● **Task instructions**
Name each character that has a comment in the pointer table at $81d971 in the technical notes below.

In thinker memory, if flag #$0004 in $7f000e,x is set, code will run after actor processing. If clear, code will run after the NMI handler. The NMI handler finishes during VBlank (unless you seriously abuse DMA), so thinkers can e.g. do ad hoc updates to CGRAM or MMIO registers.
Key points:
- Thinker memory is blocks of $10 bytes, instead of $30.
- Direct page $00 - $0d have the same meaning as for actors. $0e/f as well as $7f:0e/f contain different flags. Other memory is free.
- Don't use COPs that affect properties the thinker doesn't have, e.g. position, sprite, physics. Probably the only useful COPs are #$36 - #$3D and #$C1 - #$DB.
- To die, a thinker must call COP #$3D and subsequently rtl.
Sprite data format
VRAM characters for most actors are loaded by map header $03. It is possible to load VRAM ad hoc, e.g. with cop #$4f, but ad hoc changes are permanently lost if the player opens the inventory screen.
VRAM characters for the player are loaded from pointers in a table at $81d971:
{ .long ptrAnimationList00 ; Will .long ptrCharacterData00 ; Will .long ptrAnimationList01 ; Freedan .long ptrCharacterData01 ; Freedan .long ptrAnimationList02 ; Shadow .long ptrCharacterData02 ; Shadow ; etc. for transformations, abilities }
Actor sprites/animations are chosen from an AnimationList a.k.a. SpriteSet. Actor memory $7f0008,x is a pointer to an AnimationList. For monsters the AnimationList is map-specific, always at $7e4000, and loaded by map header $10.

● **Excerpted records**

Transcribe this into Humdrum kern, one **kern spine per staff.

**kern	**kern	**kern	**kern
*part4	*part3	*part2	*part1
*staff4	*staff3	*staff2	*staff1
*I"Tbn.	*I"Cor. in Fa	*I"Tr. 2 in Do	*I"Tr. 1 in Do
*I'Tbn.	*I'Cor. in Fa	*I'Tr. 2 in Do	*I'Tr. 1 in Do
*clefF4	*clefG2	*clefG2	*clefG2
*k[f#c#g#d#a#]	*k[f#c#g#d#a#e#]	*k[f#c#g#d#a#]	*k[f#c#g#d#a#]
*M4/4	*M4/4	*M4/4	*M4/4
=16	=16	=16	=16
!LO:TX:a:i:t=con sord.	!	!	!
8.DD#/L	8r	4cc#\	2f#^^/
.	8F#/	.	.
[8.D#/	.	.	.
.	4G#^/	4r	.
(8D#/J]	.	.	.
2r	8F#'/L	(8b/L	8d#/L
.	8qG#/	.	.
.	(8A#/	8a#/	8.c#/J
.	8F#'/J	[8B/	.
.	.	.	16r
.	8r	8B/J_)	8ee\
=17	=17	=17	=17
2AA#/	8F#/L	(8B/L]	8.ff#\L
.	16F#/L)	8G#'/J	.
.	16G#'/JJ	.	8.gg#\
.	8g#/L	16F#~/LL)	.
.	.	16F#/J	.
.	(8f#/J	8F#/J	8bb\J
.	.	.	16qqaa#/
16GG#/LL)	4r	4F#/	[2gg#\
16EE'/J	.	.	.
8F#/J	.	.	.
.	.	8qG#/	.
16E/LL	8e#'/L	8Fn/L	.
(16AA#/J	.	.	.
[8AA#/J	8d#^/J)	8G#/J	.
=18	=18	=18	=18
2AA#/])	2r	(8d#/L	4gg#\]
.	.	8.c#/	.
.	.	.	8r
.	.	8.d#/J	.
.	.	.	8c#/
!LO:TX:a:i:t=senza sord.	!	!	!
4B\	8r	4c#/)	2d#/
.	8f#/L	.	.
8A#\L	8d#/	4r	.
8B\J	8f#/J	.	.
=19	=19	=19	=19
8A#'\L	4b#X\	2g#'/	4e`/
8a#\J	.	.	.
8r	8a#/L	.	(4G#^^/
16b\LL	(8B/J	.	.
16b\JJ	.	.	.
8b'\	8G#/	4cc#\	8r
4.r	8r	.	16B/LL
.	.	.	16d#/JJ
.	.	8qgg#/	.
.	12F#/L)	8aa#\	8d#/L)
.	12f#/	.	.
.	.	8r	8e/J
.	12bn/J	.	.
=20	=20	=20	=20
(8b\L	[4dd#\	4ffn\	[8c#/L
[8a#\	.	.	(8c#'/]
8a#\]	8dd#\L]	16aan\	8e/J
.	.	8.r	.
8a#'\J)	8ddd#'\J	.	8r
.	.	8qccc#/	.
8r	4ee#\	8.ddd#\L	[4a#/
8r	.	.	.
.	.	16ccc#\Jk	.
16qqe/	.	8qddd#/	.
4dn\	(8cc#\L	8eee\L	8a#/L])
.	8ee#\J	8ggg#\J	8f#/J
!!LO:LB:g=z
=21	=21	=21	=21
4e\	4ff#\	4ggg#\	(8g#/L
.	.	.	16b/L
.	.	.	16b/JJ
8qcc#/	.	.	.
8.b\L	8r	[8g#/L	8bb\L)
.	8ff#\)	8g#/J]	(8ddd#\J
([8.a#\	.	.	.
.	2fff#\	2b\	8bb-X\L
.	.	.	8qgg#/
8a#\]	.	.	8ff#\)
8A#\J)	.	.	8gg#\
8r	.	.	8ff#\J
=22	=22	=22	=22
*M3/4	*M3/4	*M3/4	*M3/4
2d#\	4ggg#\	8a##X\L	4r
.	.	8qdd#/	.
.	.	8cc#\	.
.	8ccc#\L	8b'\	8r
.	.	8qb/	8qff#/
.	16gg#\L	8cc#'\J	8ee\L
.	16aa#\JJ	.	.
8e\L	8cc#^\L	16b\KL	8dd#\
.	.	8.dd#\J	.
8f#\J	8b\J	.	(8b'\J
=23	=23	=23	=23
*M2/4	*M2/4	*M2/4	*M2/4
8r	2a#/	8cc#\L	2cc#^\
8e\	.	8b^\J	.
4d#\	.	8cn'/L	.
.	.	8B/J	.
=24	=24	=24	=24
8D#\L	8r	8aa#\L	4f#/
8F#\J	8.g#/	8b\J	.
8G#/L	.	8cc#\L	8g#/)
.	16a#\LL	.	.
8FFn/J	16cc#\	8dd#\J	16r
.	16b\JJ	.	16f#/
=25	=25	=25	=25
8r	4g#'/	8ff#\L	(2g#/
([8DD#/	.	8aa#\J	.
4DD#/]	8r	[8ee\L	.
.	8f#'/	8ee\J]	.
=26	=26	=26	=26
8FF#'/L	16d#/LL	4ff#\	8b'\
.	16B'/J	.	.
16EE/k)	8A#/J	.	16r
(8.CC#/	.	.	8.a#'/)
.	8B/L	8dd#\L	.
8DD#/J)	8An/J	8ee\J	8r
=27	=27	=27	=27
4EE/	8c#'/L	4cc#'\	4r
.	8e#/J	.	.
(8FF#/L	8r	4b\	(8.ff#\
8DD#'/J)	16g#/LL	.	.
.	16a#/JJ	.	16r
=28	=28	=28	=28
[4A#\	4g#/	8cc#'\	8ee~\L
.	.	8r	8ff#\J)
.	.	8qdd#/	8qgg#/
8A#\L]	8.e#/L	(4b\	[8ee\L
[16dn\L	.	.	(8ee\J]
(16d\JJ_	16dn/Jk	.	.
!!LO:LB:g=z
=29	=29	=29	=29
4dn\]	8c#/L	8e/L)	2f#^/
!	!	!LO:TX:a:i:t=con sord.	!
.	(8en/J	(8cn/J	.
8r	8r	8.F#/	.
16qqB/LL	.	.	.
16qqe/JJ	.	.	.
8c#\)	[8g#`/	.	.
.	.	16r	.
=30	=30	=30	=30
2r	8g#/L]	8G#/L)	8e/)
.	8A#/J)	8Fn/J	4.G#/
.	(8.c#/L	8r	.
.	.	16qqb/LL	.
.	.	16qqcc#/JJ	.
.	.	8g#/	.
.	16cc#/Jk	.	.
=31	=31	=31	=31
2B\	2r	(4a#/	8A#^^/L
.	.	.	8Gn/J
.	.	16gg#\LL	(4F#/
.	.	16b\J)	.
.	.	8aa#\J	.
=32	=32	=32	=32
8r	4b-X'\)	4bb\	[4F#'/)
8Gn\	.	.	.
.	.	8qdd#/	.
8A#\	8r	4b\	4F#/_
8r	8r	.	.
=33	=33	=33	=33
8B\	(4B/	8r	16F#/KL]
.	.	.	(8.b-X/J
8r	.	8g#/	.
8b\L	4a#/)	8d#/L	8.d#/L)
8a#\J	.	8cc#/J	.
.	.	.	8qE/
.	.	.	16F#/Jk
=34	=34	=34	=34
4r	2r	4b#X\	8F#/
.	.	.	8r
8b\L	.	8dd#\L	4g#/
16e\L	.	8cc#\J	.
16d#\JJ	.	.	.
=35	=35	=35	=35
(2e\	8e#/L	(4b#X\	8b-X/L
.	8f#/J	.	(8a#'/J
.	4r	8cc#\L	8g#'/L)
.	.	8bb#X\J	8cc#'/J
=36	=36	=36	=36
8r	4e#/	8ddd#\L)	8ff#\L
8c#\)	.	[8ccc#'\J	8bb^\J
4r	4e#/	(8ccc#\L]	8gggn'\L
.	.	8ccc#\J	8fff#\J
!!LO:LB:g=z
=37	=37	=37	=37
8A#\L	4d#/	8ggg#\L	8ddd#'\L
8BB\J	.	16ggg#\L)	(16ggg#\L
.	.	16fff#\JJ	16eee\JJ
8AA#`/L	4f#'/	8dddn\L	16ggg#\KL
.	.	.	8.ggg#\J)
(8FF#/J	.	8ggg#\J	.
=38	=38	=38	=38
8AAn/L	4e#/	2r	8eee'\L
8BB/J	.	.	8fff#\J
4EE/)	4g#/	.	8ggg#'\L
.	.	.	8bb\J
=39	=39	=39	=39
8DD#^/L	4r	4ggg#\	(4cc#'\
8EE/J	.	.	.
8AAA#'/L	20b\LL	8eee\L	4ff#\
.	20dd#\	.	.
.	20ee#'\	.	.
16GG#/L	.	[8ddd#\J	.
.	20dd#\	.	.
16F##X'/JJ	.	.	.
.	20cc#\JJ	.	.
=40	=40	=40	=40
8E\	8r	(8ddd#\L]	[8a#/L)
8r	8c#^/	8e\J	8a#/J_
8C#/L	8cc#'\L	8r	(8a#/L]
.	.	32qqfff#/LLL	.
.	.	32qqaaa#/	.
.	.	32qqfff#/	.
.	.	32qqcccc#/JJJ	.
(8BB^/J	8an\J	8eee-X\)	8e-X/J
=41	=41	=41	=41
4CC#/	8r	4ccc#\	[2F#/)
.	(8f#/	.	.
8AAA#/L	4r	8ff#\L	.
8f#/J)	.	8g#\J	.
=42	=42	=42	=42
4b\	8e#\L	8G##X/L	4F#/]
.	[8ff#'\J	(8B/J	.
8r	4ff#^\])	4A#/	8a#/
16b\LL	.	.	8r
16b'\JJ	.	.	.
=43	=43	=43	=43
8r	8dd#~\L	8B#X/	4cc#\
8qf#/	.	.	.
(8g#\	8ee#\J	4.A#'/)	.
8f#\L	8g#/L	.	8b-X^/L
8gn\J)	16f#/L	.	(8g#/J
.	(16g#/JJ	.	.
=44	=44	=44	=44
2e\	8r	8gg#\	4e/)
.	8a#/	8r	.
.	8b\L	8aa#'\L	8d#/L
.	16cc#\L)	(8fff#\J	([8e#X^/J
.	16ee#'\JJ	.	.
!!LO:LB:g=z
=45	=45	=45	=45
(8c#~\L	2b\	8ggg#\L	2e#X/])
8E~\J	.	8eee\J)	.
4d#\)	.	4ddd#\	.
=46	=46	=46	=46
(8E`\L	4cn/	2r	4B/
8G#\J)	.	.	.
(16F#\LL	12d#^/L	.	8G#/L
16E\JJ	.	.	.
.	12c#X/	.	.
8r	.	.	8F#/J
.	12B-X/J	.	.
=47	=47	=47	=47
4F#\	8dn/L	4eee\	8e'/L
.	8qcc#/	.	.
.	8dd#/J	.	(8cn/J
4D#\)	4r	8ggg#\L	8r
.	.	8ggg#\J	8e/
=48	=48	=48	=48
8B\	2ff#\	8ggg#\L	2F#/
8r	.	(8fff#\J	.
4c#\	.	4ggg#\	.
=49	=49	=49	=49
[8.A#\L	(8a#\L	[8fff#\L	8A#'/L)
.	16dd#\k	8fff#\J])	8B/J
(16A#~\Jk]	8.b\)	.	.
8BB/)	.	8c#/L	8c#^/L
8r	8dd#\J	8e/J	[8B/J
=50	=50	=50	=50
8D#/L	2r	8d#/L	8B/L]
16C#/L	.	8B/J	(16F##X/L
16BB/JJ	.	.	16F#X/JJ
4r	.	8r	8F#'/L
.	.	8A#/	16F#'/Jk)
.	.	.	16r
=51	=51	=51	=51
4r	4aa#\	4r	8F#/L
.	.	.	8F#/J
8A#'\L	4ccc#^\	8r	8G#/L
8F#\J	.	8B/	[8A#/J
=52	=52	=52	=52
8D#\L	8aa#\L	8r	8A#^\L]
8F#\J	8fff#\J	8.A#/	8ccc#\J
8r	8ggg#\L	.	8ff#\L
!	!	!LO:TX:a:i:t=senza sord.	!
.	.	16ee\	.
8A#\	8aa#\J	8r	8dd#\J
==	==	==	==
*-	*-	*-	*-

● **The result**
Will, Freedan, Shadow